La natura è fatta per l'uomo, non viceversa».
I no-global possono essere considerati
come gli eredi dell'ambientalismo «verde»?
«Da
un certo punto di vista, sì. Potremmo
chiamarli eco-socialisti. Il crollo del
socialismo reale ha coinciso con lo sviluppo dell'ambientalismo. L'eco-socialista è chi risponde alle
questioni ecologiche con il metodo maoista: analisi socialista e soluzione
statalista. Come i loro precursori,
escludono la creatività e il dinamismo personale per affidarsi alle iniziative
di uno Stato sclerotico, rigido. Un'assurdità:
proprio l'economia statalista ha provocato i danni maggiori all'ambiente. Danni radicali, non transitori. Guardiamo a quello che succede nei Paesi
dell'Europa orientale. Cracovia, dove
torno ogni estate, è perennemente avvolta in una nuvola di fumo: lì ogni stanza
ha un caminetto che brucia e quando ci si soffia il naso le mani lasciano la
fuliggine sui fazzoletti».
Perché l'ambientalismo verde gode
ancora di tanto successo?
«Perché
vive di ricchi finanziamenti. E perché
non c'è controinformazione. Che ora è
più facile grazie ai moderni strumenti di misurazione. Per esempio, la Heinz Foundation ha
studiato, su incarico dell'amministrazione Clinton, le foto del satellite
stabilendo che solo l'1,7 per della superficie terrestre è occupata dallo
sviluppo urbano e suburbano: altro che deforestazione. Oppure le mutazioni climatiche: noi crediamo
che non ci siano più le stagioni di una volta mentre la maggioranza degli
studiosi non rileva variazioni sostanziali».

Cosa fare> Ricopia per intero, senza cambiare nulla, il testo qui sopra sull'ambientalismo e i no-global.

Elenco dei dati>
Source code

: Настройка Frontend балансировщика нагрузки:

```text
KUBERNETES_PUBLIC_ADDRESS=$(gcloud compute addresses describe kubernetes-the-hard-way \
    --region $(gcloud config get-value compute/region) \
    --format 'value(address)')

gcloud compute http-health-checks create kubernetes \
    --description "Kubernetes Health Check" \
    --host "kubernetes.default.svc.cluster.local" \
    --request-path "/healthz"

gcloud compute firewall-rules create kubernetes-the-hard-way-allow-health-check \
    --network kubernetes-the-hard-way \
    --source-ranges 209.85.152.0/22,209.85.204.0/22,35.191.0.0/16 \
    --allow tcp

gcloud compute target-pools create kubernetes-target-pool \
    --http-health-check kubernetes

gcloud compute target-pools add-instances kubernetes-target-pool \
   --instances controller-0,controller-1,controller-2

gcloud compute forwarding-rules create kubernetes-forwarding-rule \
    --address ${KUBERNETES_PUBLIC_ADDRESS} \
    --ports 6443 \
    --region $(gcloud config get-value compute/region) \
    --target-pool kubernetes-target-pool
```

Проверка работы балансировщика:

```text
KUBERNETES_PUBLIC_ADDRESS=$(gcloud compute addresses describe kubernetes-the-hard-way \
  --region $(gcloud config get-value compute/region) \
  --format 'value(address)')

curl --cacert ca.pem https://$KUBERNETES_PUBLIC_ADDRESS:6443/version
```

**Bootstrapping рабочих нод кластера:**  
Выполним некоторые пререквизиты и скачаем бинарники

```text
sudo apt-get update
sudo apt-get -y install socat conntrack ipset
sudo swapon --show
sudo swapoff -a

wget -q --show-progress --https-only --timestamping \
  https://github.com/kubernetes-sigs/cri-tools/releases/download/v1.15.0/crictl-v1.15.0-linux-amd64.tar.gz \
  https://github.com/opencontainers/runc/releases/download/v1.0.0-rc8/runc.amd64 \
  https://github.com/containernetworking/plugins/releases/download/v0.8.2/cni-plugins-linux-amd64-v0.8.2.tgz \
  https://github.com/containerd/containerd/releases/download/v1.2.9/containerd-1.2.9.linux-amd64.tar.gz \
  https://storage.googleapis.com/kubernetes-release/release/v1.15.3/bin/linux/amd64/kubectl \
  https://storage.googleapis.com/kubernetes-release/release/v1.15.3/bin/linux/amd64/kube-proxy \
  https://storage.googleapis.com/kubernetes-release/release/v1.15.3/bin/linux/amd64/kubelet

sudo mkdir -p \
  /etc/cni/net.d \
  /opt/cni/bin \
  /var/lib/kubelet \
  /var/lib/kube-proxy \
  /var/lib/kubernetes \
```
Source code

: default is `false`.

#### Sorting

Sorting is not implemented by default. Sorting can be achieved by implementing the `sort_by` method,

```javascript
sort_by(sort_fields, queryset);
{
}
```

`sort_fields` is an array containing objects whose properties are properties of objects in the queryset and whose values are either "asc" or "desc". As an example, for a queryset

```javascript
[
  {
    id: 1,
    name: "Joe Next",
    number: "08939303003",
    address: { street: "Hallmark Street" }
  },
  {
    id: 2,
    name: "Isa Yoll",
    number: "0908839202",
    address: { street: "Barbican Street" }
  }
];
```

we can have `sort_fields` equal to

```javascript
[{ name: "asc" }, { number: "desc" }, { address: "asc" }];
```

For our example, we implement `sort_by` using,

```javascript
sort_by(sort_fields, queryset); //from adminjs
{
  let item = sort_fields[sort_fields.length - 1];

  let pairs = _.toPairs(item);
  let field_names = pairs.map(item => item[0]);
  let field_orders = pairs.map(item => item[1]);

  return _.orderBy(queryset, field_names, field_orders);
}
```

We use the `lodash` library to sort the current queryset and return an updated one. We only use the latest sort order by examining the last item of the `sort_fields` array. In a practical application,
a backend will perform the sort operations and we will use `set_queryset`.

Compito svolto>
La natura è fatta per l'uomo, non viceversa».
I no-global possono essere considerati
come gli eredi dell'ambientalismo «verde»?
«Da
un certo punto di vista, sì. Potremmo
chiamarli eco-socialisti. Il crollo del
socialismo reale ha coinciso con lo sviluppo dell'ambientalismo. L'eco-socialista è chi risponde alle
questioni ecologiche con il metodo maoista: analisi socialista e soluzione
statalista. Come i loro precursori,
escludono la creatività e il dinamismo personale per affidarsi alle iniziative
di uno Stato sclerotico, rigido. Un'assurdità:
proprio l'economia statalista ha provocato i danni maggiori all'ambiente. Danni radicali, non transitori. Guardiamo a quello che succede nei Paesi
dell'Europa orientale. Cracovia, dove
torno ogni estate, è perennemente avvolta in una nuvola di fumo: lì ogni stanza
ha un caminetto che brucia e quando ci si soffia il naso le mani lasciano la
fuliggine sui fazzoletti».
Perché l'ambientalismo verde gode
ancora di tanto successo?
«Perché
vive di ricchi finanziamenti. E perché
non c'è controinformazione. Che ora è
più facile grazie ai moderni strumenti di misurazione. Per esempio, la Heinz Foundation ha
studiato, su incarico dell'amministrazione Clinton, le foto del satellite
stabilendo che solo l'1,7 per della superficie terrestre è occupata dallo
sviluppo urbano e suburbano: altro che deforestazione. Oppure le mutazioni climatiche: noi crediamo
che non ci siano più le stagioni di una volta mentre la maggioranza degli
studiosi non rileva variazioni sostanziali».